Ich frage sie nach mal der Arbeitsbelastung auf der Kurzliegerstation – der Station, von der „mein“ Oberarzt vorgeschlagen hatte, dass ich da vielleicht besser aufgehoben bin. Sie bezweifelt das eher. Es gibt mehr Struktur, aber auch mehr Ansprüche und der Patientendurchsatz ist noch höher. Ob das besser ist? Mit dem Chef habe ich noch nicht gesprochen. Weil ich auch Sorge habe, vom Regen in die Traufe zu fallen.
„Mondkind, der Dezember wird die Katastrophe. Es gehen ja noch zwei Kollegen. Wir schaffen das einfach nicht mehr mit dem ersten Dienst.“
Auch von ihr kommt der Vorschlag mit der Reha. Ich weiß es nicht. Ob die mich wirklich irgendwie schützen wollen, oder ob jetzt die Mondkind – der Wolf im Schafspelz – aufgefallen ist. Ob mal aufgefallen ist, dass ich einfach keine Ahnung habe. Oder eben viel zu wenig für den Akutbereich.
Ich bin immer noch der Meinung: Ich kann in einem Jahr nicht alles verlieren. Nicht allen privaten Halt, den ich mit dem Freund hatte. Den therapeutischen Rückhalt, der auch fehlt. Und nicht allen Halt, den ich mit dem Arbeitsumfeld hatte. Mit den Menschen, mit denen ich jetzt zusammen arbeite, habe ich in Praktika immer wieder seit 2016 zusammen gearbeitet und so einige Menschen dort haben es mir ermöglicht, beruflich und an mir selbst zu wachsen. Und natürlich würde ich auch weit weg rücken von der potentiellen Bezugsperson.

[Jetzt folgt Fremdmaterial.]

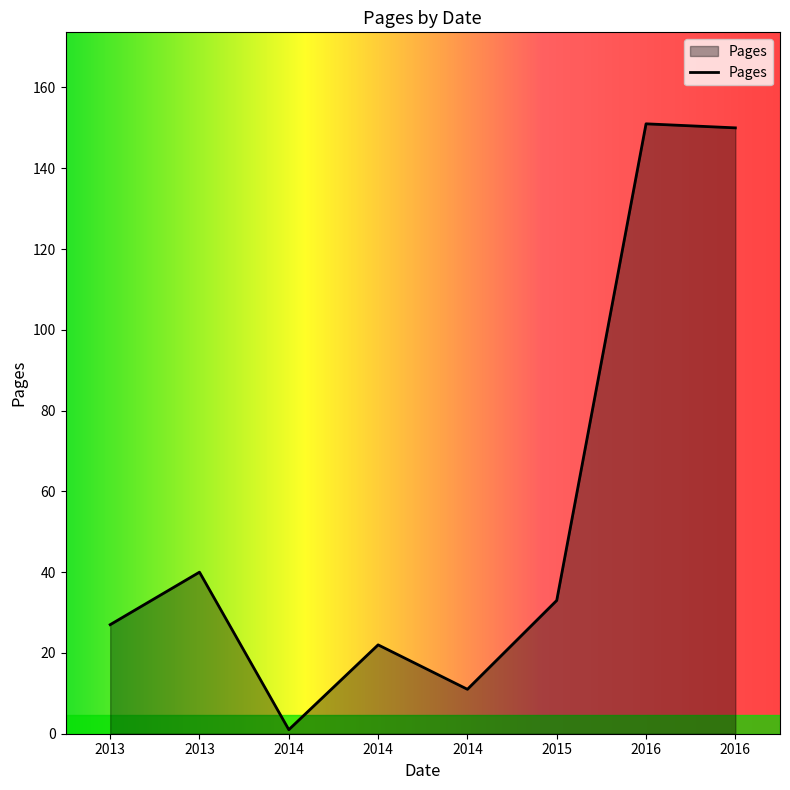

How many lines are shown in the chart?

1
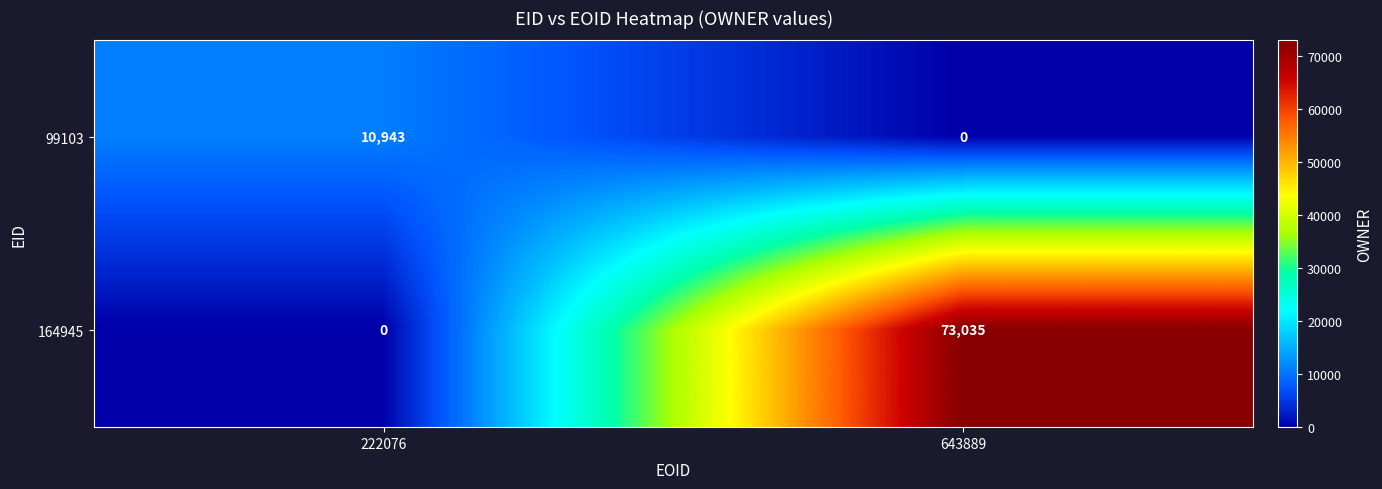

At how many categories does at least one series exceed 53865?

1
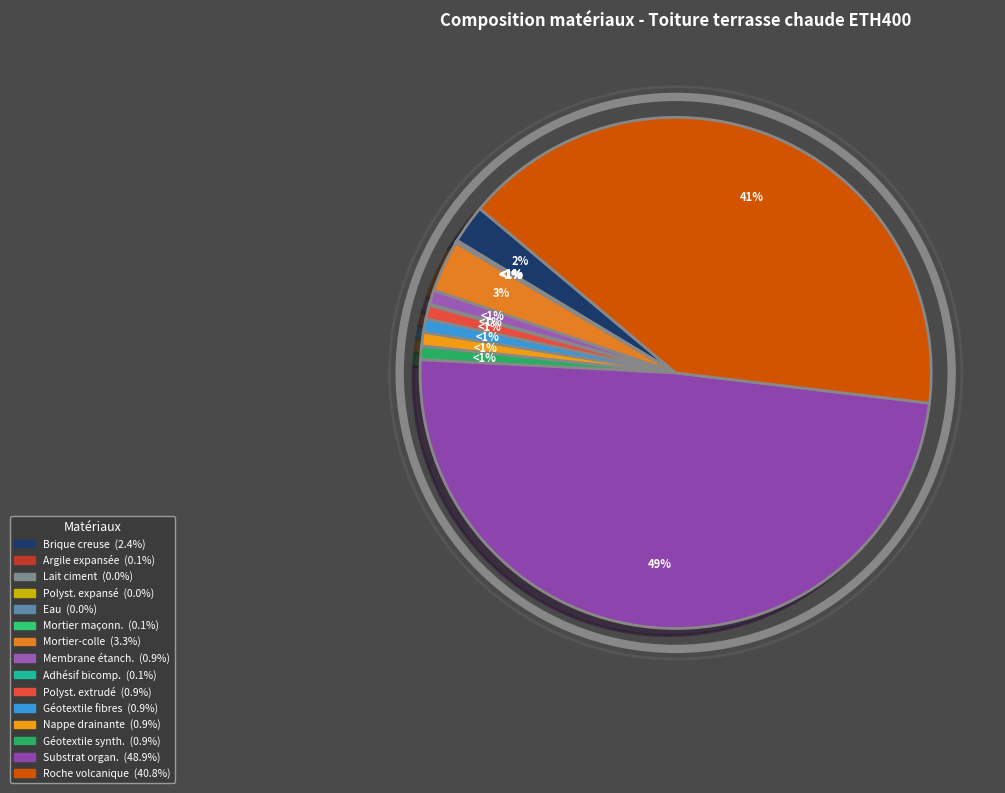

Count the number of slices in the pie.

15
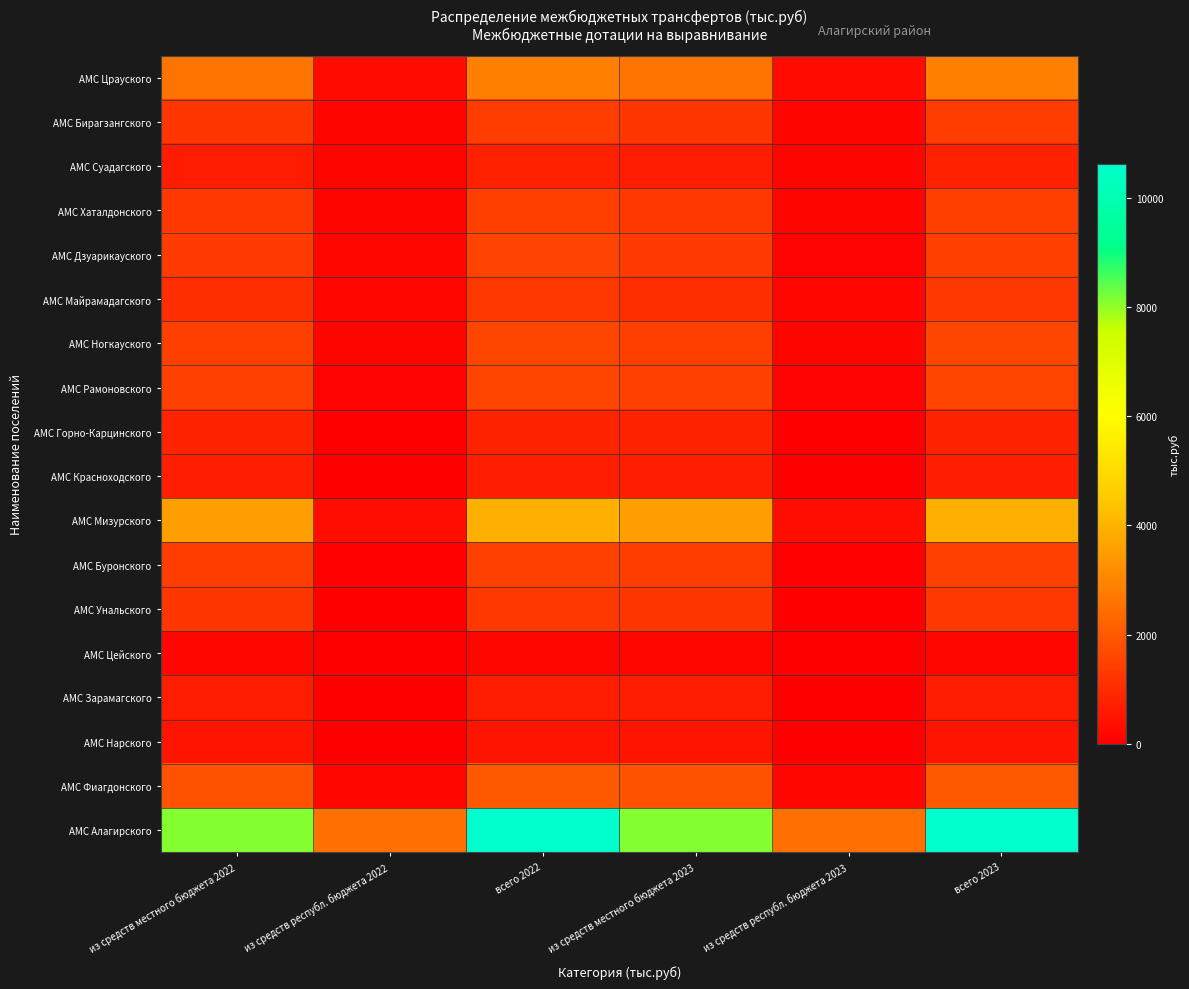

What is the total value across all series at всего 2023?

34434.9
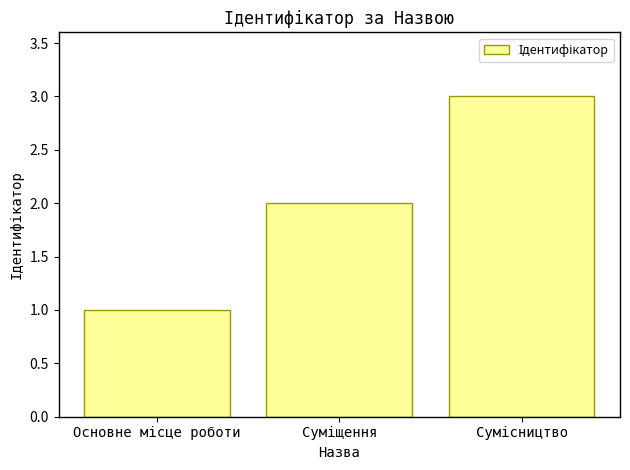

Reading right to left, extract all data points from this chart.

3	2	1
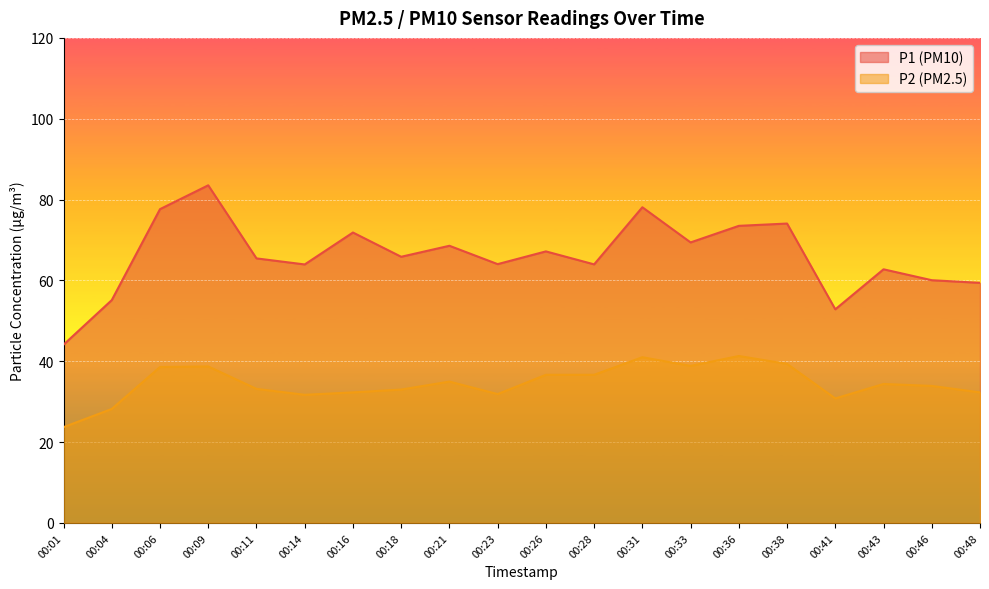

Is it true that P1 equals 28.8 at 00:23?

False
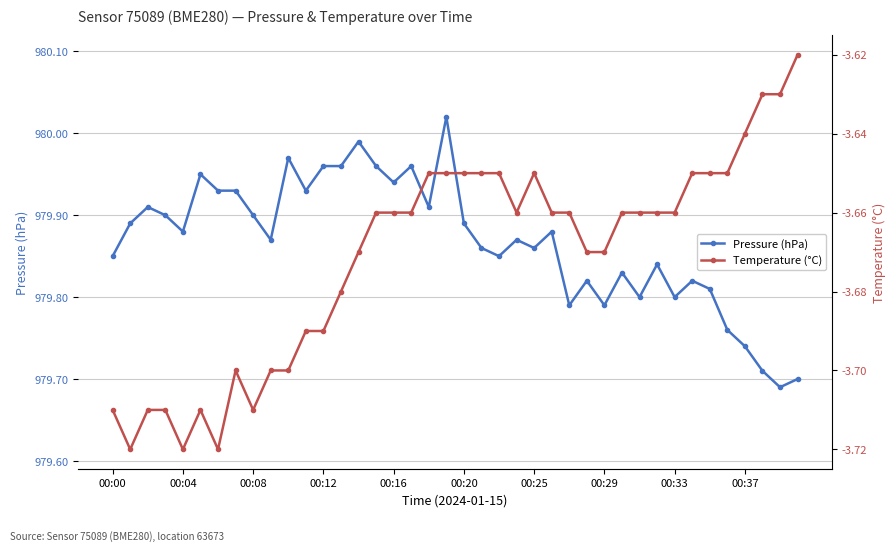

True or false: Temperature (°C) and Pressure (hPa) intersect in this chart.

False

Ich merke, wie die Schlingen wieder enger werden. Ich kann die Ansprüche hier einfach nicht erfüllen. Der naheliegenste Schritt für meine Vorgesetzten – mich in die Reha zu stecken – wird mein Untergang. Ein Arbeitsumfeld hätte nie so viel tragen sollen. Ein Umfeld, in dem jeder Mensch jederzeit ersetzbar ist. Aber die Sehnsucht, irgendwo hin zu gehören, einen festen Platz zu haben, die fragt den Verstand nicht. „Mondkind, wir sind hier wie eine große Familie“, war einst einer der prägendsten Sätze, eines der wichtigsten Entscheidungskriterien für diesen Ort. Da habe ich nicht mehr hinterfragt, ob das nicht eine Situation ist, die sehr fragil ist. Weil Akzeptanz dort an Leistung geknüpft ist. Logischerweise. Weil man austauschbar ist, sobald es nicht mehr funktioniert. Weil man privat ein tragendes Umfeld haben sollte – nicht beruflich.
Auf dem Weg nach Hause kann man die Farbenpracht am Wegesrand erahnen,
die nur von den Laternen angeleuchtet von Zeit zu Zeit angedeutet wird.
Und irgendwie kommt mir in den Sinn, dass ich mich wie eine
Silvesterrakete fühle, die an der Zündschnur schon brennt. Und irgendwann wird
sie losfliegen und explodieren. Oder anders – die Tage sind gezählt. Das habe
ich nur zwischendurch erfolgreich verdrängt.
Und ganz am Ende…. – weiß ich, dass da Jemand auf mich wartet. Und, dass ich bis zum Ende alles gegeben habe. Dass ich so lange durchgehalten habe, dass man sich schon oft gefragt hat, ob es sich dafür lohnt. Dass ich so viel gehofft, geglaubt und gekämpft habe, immer wusste, dass ich irgendwann verliere, aber immer auch einen Sinn dafür hatte solange wie ich lebe, die wärmenden Augenblicke einzufangen, von denen ich gezehrt habe, die ich geschätzt habe und die immer bleiben werden.